Task brief -
Your answer should repeat every line of the records below in which the word "lines" appears.
-- Material provided follows --
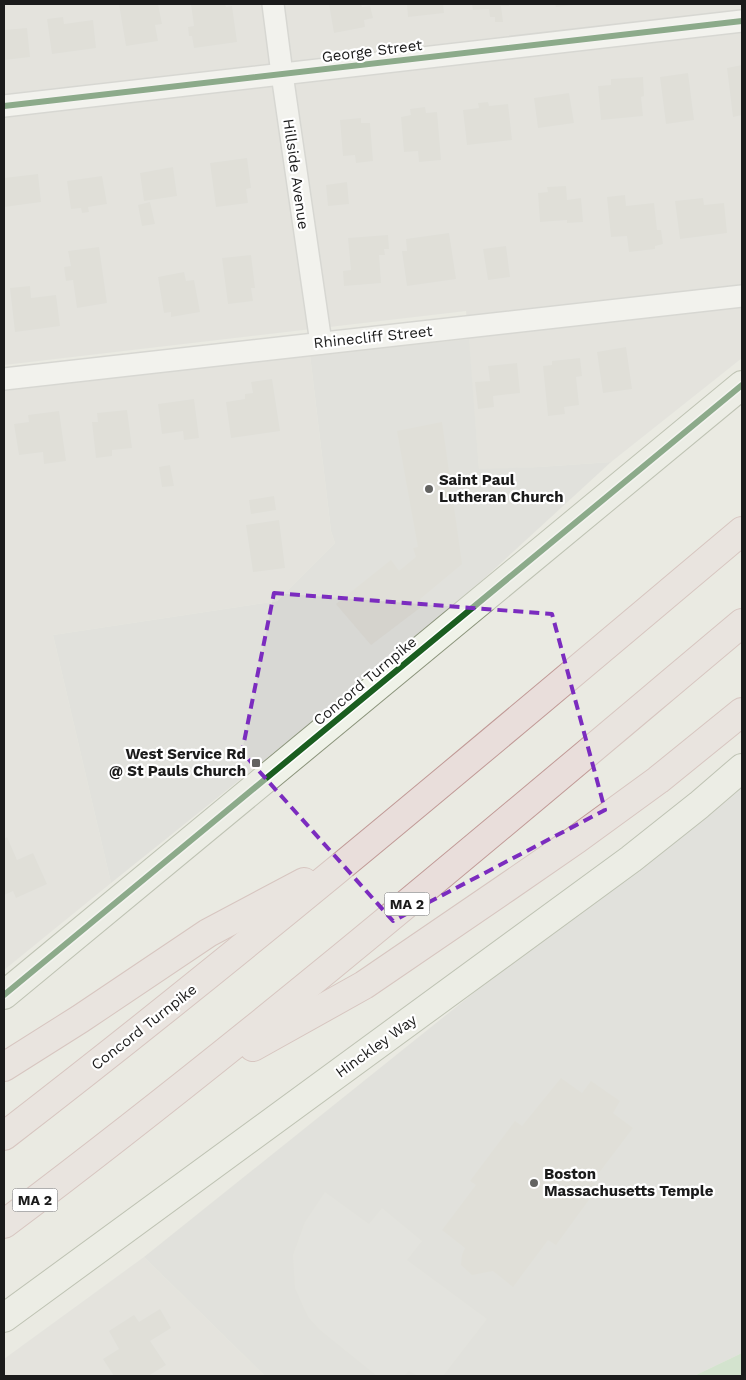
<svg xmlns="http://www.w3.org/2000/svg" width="746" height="1380" viewBox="0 0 746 1380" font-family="'Work Sans',sans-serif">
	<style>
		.residential { fill: #dddcd8 }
		.religious { fill: #d8d8d4 }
		.forest { fill: #b9dcb6 }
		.parking { fill: #dcdcd9 }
		.building { fill: #d5d3cd }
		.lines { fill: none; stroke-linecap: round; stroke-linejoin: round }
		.street-casing { stroke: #c2c2bf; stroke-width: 24 }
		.secondary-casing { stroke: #8b947b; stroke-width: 30 }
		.highway-casing { stroke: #c19a97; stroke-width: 30 }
		.street { stroke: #fcfcfb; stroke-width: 21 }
		.secondary { stroke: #eff2e8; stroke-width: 28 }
		.highway { stroke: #e9dedb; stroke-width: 28 }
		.cycleway-casing { stroke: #fff; stroke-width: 9 }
		.cycleway { stroke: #1b5e20; stroke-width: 6 }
		.marked { fill: none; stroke: #7b2cbf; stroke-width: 4; stroke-dasharray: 10 6; stroke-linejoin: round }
		.poi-dot { fill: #636361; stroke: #fff; stroke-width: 2 }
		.labels { text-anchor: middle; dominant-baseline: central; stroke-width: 4.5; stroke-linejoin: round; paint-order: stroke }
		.shield { fill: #fff; stroke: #5f5f5f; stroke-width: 1 }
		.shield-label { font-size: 14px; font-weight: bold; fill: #1b1b1b }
		.street-label { font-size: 15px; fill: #1b1b1b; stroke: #fff }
		.poi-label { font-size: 15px; font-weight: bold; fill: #1b1b1b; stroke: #fff; text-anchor: start }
	</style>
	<rect width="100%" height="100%" fill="#eaeae2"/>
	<!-- residential -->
	<g class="residential">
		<polygon points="4,4 742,4 742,358 611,462 539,467 479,470 466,311 4,365"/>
		<polygon points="310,355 331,531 335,543 277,601 53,635 111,883 4,970 4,391"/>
		<polygon points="144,1257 265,1376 4,1376 4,1359"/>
	</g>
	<!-- religious -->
	<g class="religious">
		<polygon points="469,339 479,469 539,467 611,462 439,620 111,883 53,635 277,601 335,543 331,531 310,355"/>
		<polygon points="742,778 742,1353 694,1376 265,1376 144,1257"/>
	</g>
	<!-- forest -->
	<polygon class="forest" points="742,1353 742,1376 694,1376"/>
	<!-- parking -->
	<polygon class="parking" points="325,1192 369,1224 382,1208 422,1241 407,1260 487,1319 443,1376 418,1376 409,1371 404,1376 377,1376 320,1330 308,1317 295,1288 293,1255 305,1222"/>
	<!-- building -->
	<g class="building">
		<polygon points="119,4 158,4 162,24 155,25 158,41 126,46"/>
		<polygon points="191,4 225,4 226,7 232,6 237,42 194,48 192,36 189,36 188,27 194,26"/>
		<polygon points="329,4 361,4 362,7 370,6 373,18 364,20 365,27 334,33"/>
		<polygon points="407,4 443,4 444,13 408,17"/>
		<polygon points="472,4 509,4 509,6 501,6 503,22 495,22 495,17 490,17 489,9 473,10"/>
		<polygon points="555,4 573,4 573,5 556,7"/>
		<polygon points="63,17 64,24 93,20 96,48 52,54 47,19"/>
		<polygon points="27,28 30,57 4,60 4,30"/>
		<polygon points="742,65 742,115 733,117 727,68"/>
		<polygon points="688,73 694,120 666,124 660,77"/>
		<polygon points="643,77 644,96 641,97 643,116 601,120 598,86 611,85 611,79"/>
		<polygon points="569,93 574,123 538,128 534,98"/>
		<polygon points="488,102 489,106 508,104 512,140 467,145 463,110 479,108 478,103"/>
		<polygon points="425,107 426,113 437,112 441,160 419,162 418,151 404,152 401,117 411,115 410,109"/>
		<polygon points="361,118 361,123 370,123 373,161 356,163 355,155 343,156 340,120"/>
		<polygon points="247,158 251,188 246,189 248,203 216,207 210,163"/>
		<polygon points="173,167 177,196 144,201 140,173"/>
		<polygon points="38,174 41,202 4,207 4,178"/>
		<polygon points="102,176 107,204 88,207 89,212 82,213 81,208 71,209 67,181"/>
		<polygon points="347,182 349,204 328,206 326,185"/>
		<polygon points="566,186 567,200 581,198 583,222 567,223 567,220 540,222 538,193 548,192 547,187"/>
		<polygon points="625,195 626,206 654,203 657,230 661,230 663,244 655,246 655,249 629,252 627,236 611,237 607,197"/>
		<polygon points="703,198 704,205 724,203 727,233 680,239 675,201"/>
		<polygon points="150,202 155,224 142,226 138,205"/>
		<polygon points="449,233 456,279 407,286 402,251 407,251 406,239"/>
		<polygon points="388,235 389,249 384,249 385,255 379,255 381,283 344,286 343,271 351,270 348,238"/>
		<polygon points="506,246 510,277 488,280 483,249"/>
		<polygon points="99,247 107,303 77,308 73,280 66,281 64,267 71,266 68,251"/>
		<polygon points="251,255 255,288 251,288 253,301 228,304 222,258"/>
		<polygon points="184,272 186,281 194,280 200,312 171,317 171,312 164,313 158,277"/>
		<polygon points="30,286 31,298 56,295 60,326 15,332 10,288"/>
		<polygon points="626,347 632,389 603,393 597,352"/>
		<polygon points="580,358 582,376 576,377 579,405 564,407 565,414 548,416 543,366 552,365 552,361"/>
		<polygon points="517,363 520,393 493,396 494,407 478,409 475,382 490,381 488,366"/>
		<polygon points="272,379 280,431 231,438 226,402 245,399 245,394 253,393 251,382"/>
		<polygon points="194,399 199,438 184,440 183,431 162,434 158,404"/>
		<polygon points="127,410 132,448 112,450 112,456 96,458 92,422 98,422 97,413"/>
		<polygon points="59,411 66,461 44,464 43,452 19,455 14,424 29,422 28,415"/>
		<polygon points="442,422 462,564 420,599 425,604 371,645 336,604 391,560 399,571 416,557 413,548 418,547 397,431"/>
		<polygon points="170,465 174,486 162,487 159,467"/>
		<polygon points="274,496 276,510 251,514 249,500"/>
		<polygon points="279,520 285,568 253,572 246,525"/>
		<polygon points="7,837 17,860 33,853 47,884 16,898 13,891 4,895 4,839"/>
		<polygon points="561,1078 582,1093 591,1081 620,1101 613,1113 633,1128 592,1182 599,1186 556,1245 548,1240 513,1287 493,1271 472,1275 461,1265 462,1255 465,1248 442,1230 476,1185 470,1181 515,1121 522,1126"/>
		<polygon points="160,1309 171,1328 150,1341 166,1365 148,1376 114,1376 103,1359 119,1349 109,1331 134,1315 139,1322"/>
	</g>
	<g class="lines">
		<defs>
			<g id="street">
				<polyline points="273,4 282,74 321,343"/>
				<polyline points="4,106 742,21"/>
				<polyline points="4,379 742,296"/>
			</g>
			<g id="secondary">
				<polyline points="4,995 742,385"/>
				<polyline points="4,1318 631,859 699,805 742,768"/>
			</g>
			<g id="highway">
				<polyline points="253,1047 364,985 506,888 577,839 658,780 742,712"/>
				<polyline points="4,1067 80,1019 208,933 304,882"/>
				<path d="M4,1136C256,942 498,736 742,531"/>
				<path d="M4,1224C258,1033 499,827 742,623"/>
			</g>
		</defs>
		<!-- street casing -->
		<use href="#street" class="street-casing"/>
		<!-- secondary casing -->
		<use href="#secondary" class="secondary-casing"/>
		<!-- highway casing -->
		<use href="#highway" class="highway-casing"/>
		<!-- street -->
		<use href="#street" class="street"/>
		<!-- secondary -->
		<use href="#secondary" class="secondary"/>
		<!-- highway -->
		<use href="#highway" class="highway"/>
		<defs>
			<g id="cycleway">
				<polyline points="4,106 742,21"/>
				<polyline points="4,995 742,385"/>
			</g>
		</defs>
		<!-- cycleway casing -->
		<use href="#cycleway" class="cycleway-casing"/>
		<!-- cycleway -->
		<use href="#cycleway" class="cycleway"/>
	</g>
	<!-- marked area -->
	<path d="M0 0H746V1380H0ZM274,593L552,614L605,810L393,921L242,752Z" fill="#eaeae2" fill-opacity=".55" fill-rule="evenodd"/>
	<path class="marked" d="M274,593L552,614L605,810L393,921L242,752Z"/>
	<!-- markers -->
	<g class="poi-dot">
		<circle cx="429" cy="489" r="5"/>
		<rect x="251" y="758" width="10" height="10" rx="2.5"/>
		<circle cx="534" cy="1183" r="5"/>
	</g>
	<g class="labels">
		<!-- shield labels -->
		<g class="shield">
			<rect x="384.5" y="892.5" width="45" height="23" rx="4"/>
			<rect x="12.5" y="1188.5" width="45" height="23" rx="4"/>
		</g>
		<g class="shield-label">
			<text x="407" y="904">MA 2</text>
			<text x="35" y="1200">MA 2</text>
		</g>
		<!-- street labels -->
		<g class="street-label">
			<text transform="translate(372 51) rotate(-7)">George Street</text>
			<text transform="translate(296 174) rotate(82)">Hillside Avenue</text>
			<text transform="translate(373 337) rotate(-6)">Rhinecliff Street</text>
			<text transform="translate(365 681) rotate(-40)">Concord Turnpike</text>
			<text transform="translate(144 1027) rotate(-38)">Concord Turnpike</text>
			<text transform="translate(376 1046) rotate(-36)">Hinckley Way</text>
		</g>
		<!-- poi labels -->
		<g class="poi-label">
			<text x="439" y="480">Saint Paul<tspan x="439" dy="17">Lutheran Church</tspan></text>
			<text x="246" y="754" text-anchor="end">West Service Rd<tspan x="246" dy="17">@ St Pauls Church</tspan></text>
			<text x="544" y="1174">Boston<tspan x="544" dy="17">Massachusetts Temple</tspan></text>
		</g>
	</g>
	<!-- border -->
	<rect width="746" height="1380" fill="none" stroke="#1b1b1b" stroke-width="10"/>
</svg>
-- Material provided concluded --
Task output -
		.lines { fill: none; stroke-linecap: round; stroke-linejoin: round }
	<g class="lines">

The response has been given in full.